Я сын благородного и гордого, но обедневшего шотландского землевладельца, и мой отец учил меня никогда не упускать из рук то, что само в них попадет. Будьте уверены: я никогда не расстанусь с тем, что стало моим.
— Я не ваша.
— Вы были моей все эти годы.
— Перед обручением вы сказали мне, что делаете это только потому, что считаете себя моим должником, — напомнила Даниэлла. — Потому что в противном случае Эдуард выдал бы меня замуж за сэра Андерсена. Вы объяснили мне, что обручение поможет защититься от всего плохого, что может причинить мне король. Вы предоставили мне полную свободу. Если вы сейчас думаете… — Даниэлла сердито замолчала, так как Адриан разразился громким смехом.
— Ах, миледи! — воскликнул он, давясь от хохота. — Теперь я понимаю, почему вы сейчас закусили удила! Вы решили, что смерть Джоанны отняла у меня остатки разума и что я позволю вам вечно оставаться в одиночестве!
— Но вы не ограничивали меня каким-то сроком.
— Я предложил вам несколько лет свободы, и вы получили их. А теперь ваша свобода начала беспокоить многих порядочных англичан и ту часть гасконцев, которые преданы королю Эдуарду. Ходят упорные слухи, что вы собираетесь замуж за вашего благородного француза.
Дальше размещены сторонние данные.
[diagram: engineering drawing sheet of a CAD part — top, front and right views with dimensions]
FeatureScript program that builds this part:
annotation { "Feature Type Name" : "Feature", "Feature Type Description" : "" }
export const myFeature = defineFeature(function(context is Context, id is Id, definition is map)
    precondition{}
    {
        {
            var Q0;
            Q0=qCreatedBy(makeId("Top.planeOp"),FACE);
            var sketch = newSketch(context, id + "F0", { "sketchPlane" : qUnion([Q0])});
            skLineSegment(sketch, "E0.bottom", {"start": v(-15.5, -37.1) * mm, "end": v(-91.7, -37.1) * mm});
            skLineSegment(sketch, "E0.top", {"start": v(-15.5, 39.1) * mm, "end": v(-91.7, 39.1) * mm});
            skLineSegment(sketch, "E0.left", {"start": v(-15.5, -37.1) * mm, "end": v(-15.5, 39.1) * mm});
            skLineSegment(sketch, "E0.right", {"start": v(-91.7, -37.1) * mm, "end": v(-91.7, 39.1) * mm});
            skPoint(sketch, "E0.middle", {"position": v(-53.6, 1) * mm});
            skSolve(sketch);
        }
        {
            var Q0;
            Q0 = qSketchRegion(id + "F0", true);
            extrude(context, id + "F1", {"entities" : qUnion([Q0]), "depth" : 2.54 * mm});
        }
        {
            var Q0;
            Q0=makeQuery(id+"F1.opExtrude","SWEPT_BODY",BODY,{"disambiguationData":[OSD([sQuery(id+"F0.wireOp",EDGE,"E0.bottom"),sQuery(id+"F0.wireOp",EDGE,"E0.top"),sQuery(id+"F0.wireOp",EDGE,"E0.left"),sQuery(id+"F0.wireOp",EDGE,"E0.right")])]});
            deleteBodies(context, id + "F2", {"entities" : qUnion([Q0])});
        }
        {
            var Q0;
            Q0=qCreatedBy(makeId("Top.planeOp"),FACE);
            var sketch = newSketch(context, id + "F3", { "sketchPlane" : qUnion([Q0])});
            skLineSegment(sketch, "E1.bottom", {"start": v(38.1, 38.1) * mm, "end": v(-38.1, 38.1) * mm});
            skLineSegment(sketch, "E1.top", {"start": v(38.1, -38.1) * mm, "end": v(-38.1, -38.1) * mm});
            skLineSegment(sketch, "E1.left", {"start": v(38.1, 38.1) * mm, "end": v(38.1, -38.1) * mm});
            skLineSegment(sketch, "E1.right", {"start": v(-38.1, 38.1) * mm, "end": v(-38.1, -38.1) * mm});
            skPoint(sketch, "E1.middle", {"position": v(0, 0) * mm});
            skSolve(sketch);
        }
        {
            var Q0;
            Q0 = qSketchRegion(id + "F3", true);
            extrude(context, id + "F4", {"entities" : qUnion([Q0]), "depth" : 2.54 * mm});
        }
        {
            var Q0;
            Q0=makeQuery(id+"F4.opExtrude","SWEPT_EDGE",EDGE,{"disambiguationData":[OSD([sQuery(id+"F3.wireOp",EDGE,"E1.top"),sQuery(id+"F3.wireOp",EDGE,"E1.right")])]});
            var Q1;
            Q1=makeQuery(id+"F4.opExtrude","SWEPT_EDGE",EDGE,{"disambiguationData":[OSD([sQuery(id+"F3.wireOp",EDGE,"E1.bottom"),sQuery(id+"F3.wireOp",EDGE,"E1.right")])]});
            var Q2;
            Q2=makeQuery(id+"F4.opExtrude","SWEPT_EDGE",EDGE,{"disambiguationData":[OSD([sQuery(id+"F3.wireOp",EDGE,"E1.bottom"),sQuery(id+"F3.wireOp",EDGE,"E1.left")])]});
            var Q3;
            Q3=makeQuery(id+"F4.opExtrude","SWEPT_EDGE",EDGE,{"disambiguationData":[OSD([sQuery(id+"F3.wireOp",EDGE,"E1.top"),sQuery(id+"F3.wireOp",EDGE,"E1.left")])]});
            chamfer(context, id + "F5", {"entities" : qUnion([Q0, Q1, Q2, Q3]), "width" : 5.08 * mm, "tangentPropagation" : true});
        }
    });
Даниэлла с тревогой почувствовала, что ее щеки заливаются румянцем. Она беспокоилась за Симона, он нравился ей, но она не сделала ничего дурного, что заставило бы ее краснеть. Надо же было случиться такому, что она стала пунцовой, словно совершила первородный грех! Девушка закусила губу от досады, затем сделала глубокий вдох и выдох, чтобы успокоиться и вновь обрести невозмутимый вид.
— Вы не должны жениться на мне, Андриан, так как я не обладаю теми качествами, которые присущи хорошей жене.
— Даниэлла, все приходит со временем, поверьте мне.
— Перед тем как умерла моя мать, рыцарь Мак-Лахлан, она просила меня любить Филиппа, хранить верность французскому королю. Я дала ей это обещание.
— Филипп умер, — ответил Адриан, — а ваша мать жила у короля Англии, когда он стал вашим крестным отцом. Она согласилась на то, чтобы вы стали его подопечной и чтобы он позаботился о вашем будущем. Но сейчас король передоверил эту заботу мне.
— Возможно, у моей матери тогда не было выбора. Как бы там ни было, сэр, я дала ей клятву. Я не собираюсь делать ничего плохого Эдуарду и пока ничего подобного не сделала. Я не намерена как-то вредить ему или его интересам, клянусь вам в этом! Но если вы думаете, что ваши слова заставят меня разорвать все связи с семьей моей матери, то вы глубоко ошибаетесь! Я дала клятву, что никогда не изменю дому Валуа. Если вы думаете, что я сделаю это ради вас, то вы ошибаетесь.
Начиная раздражаться, Адриан тяжело вздохнул.
— Филипп был двоюродным братом короля Эдуарда, и английский король все еще поддерживает тесные семейные связи с сыном Филиппа.
— Тогда король Эдуард должен уважать точку зрения короля Иоанна.
— А вы должны помнить, что эти земли достались королю Эдуарду не силой оружия: он унаследовал их от Элеоноры Аквитанской еще два столетия назад. И кроме того, Даниэлла, вы ведь дали еще и другую клятву — мне. Вы поклялись стать моей женой. Вы собираетесь держать свое слово? Почему вы считаете невозможным нарушить одну клятву и так легко нарушаете другую?